There’s no mystery as to why we eat soup in January. It warms us from the inside. It provides nutrients our bodies need now more than ever (when days are darker, outside exercise is harder and little fresh is growing in the ground). Soups are simple to make and even create cozy in our homes from our crockpots or atop the stove. They jive with our need to slim down both bodily and budget-arily after a season of celebrating.
Plus, their variety is practically endless. From broth-based soups like Miso and French Onion to pureed soups like Carrot Ginger Soup, Silken Turnip and Potato Soup and Thai Butternut Squash Soup. There are tomato-based soups (think Minestrone and many vegetable soups) as well as stews and chowders and chilis that feature meat or seafood.
For anyone with preserved garden bounty to eat, soup is the perfect place to collect these saved tastes of summer. Whether you canned, froze, dried or stored your veggies in your root cellar, to make soup, you simply toss them in the pot along with a bit of seasoning and a splash of stock.
It’s not just me singing soup’s praises, either. A glance at 2017 food trends reveals that soup is the new juice, the new smoothie, a new superfood, a darling of millenials. Who knew? Even if soup generally doesn’t turn out to be on every table this year, bone broth for sure is a current “it” food. Health and fitness trend-setters are suggesting we drink it straight, make sauces out of it — and of course, use it as a base for soup. (Here in Roanoke, M&K Food Shop on Grandin Road has done the hard work for you. Pick up a house-made pint from their refrigerator and go from there.)
With so many boxes and cans of ready-made soup on the shelves these days, it’s easy (and really fine) to reach for soup as a from-the-pantry dinner. But I’d like to suggest or remind that most soups and stews come together surprisingly easily. I think homemade soup always feels heartier and more filling than off-the-shelf. More like a meal. For a primer on how to make any soup, I love this guide from The New York Times.
My final thought on soup comes from local food guru, Michael Pollan. He is author of the award-winning book, The Omnivore’s Dilemma and more recently, the wonderful Cooked: A Natural History of Transformation, which has been made into a Netflix documentary series. In Cooked, Pollan writes about how the soup pot is a symbol of the communal nature of food.
A comfortable old pot like that one, filled with a thick stew still hatching bubbles from its surface, is a little like a kitchen in miniature, an enclosed pocket of space in which a hodgepodge of cold ingredients get transformed into the warm glow of a shared family meal. What more do you need? Like the kitchen, the pot bears the traces of all the meals that have been cooked in it, and there is a sense (even if it is only a superstition) in which all those past meals somehow inform and improve the current one. A good pot holds memories.
It also holds us, or that’s the hope. To eat from the same pot is to share something more than a meal. “To eat out of the same cauldron” was, for the ancient Greeks, a trope for sharing the same fate: We’re all in this together.
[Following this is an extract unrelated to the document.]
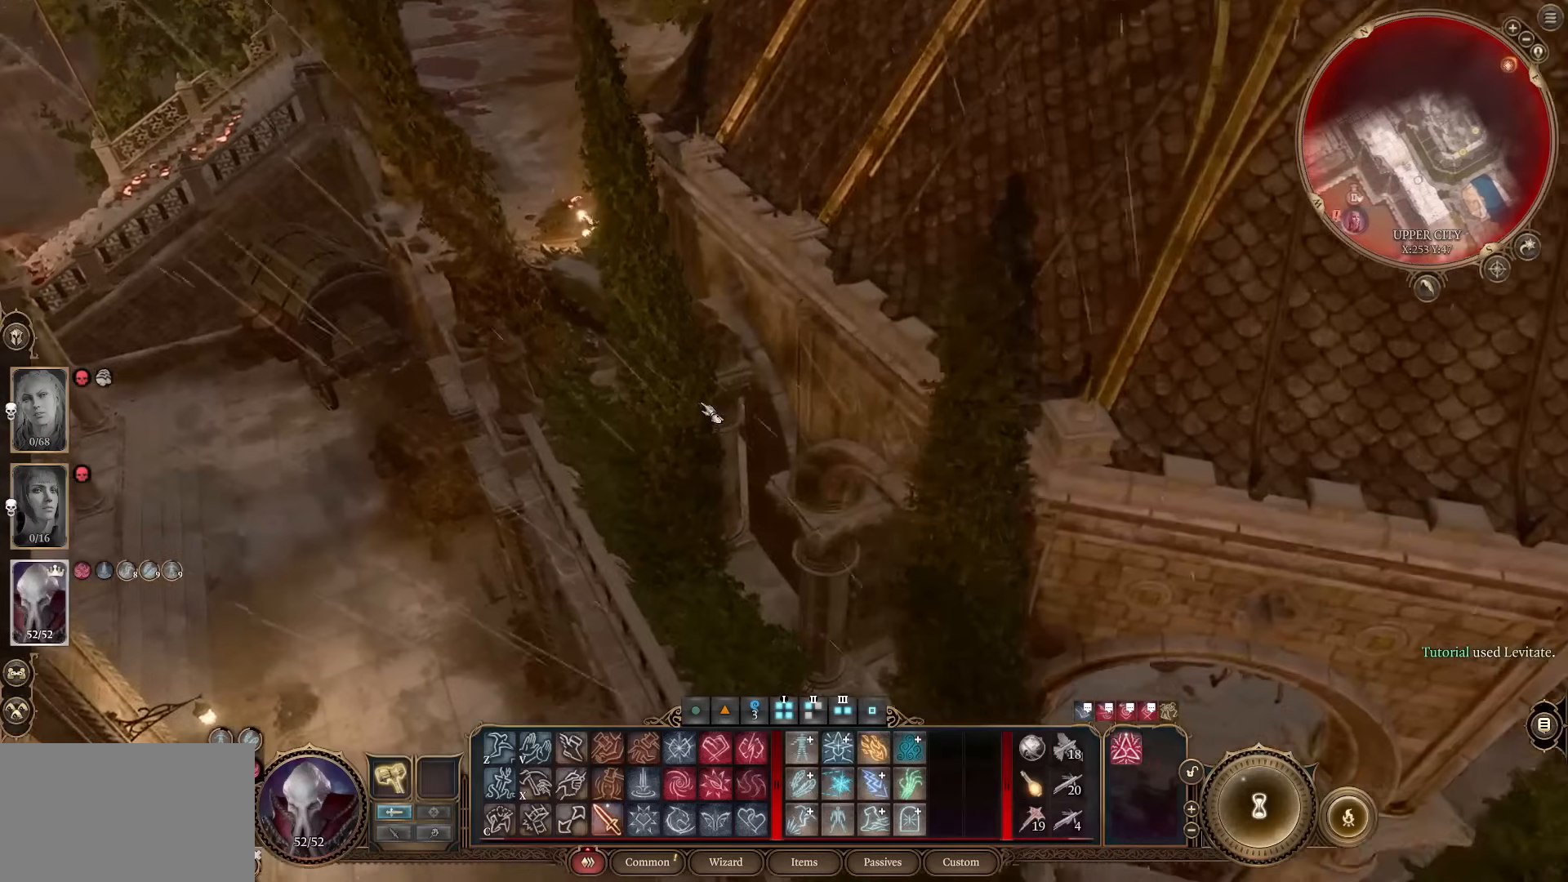
{"keys": [], "mouse": [], "events": [[300, "mouse_wheel", "down"], [434, "mouse_wheel", "up"]]}
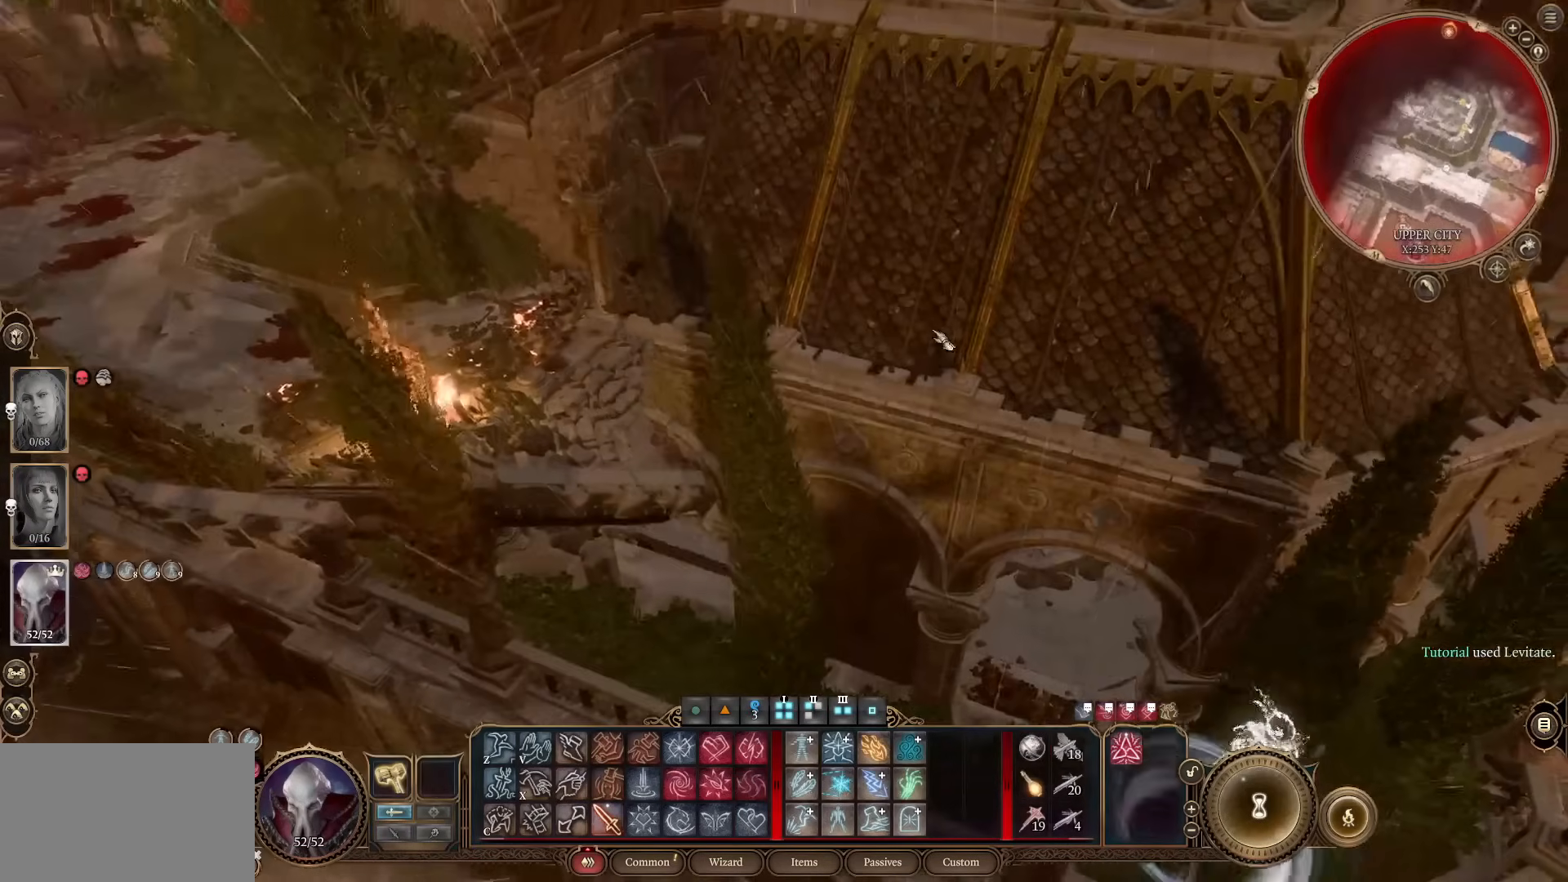
{"keys": [], "mouse": [], "events": [[133, "d", "down"], [216, "d", "up"]]}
In the same way that the stew pot blends a great many different ingredients together, forging them into a single memorable flavor, it brings the family together as well…..
Last weekend, I attended an Open House for Roanoke’s first herbal store, Queenpin Herb Shop. It was exciting to see the shelves of dried herbs and taste the teas they’d brewed and talk to folks who’ve trained for years to learn the benefits of herbs on our health. But it was also invigorating to mingle with the rest of the open house attendees — so many creative, passionate, problem-solving people in one room! I love how food brings together chefs, farmers, community organizers, foodies, writers and health and fitness professionals. Food sits at the intersection of many worlds — which is what keeps it interesting….
If you’re a gardener or local food aficionado, January can seem like a break from the bustle (as I wrote about last week). But I was struck, as I ate and drank at the Open House, and then taught my well-attended class at the Roanoke Natural Food Co-op (Thanks, guys!) and later shopped in the crazily crowded Co-op, that the new year’s focus on healthy eating and improved habits turns what could be a down time into an energy-filled one, a time for learning and discussing and making plans. Seeing all that action gave me such a boost for the week!
Before I go, a quick thank you to fellow freelance writer and blogger Dan Smith for his lovely write-up of my website. And a reminder that if you find yourself looking for company and good eats this Saturday afternoon, I’m teaching a free class on cooking with local food sponsored by the Roanoke Community Garden Association at the LEAP for Local Food community kitchen, located just beside the West End Community Market space. Come eat some chili, check out the kitchen and commune with good folks!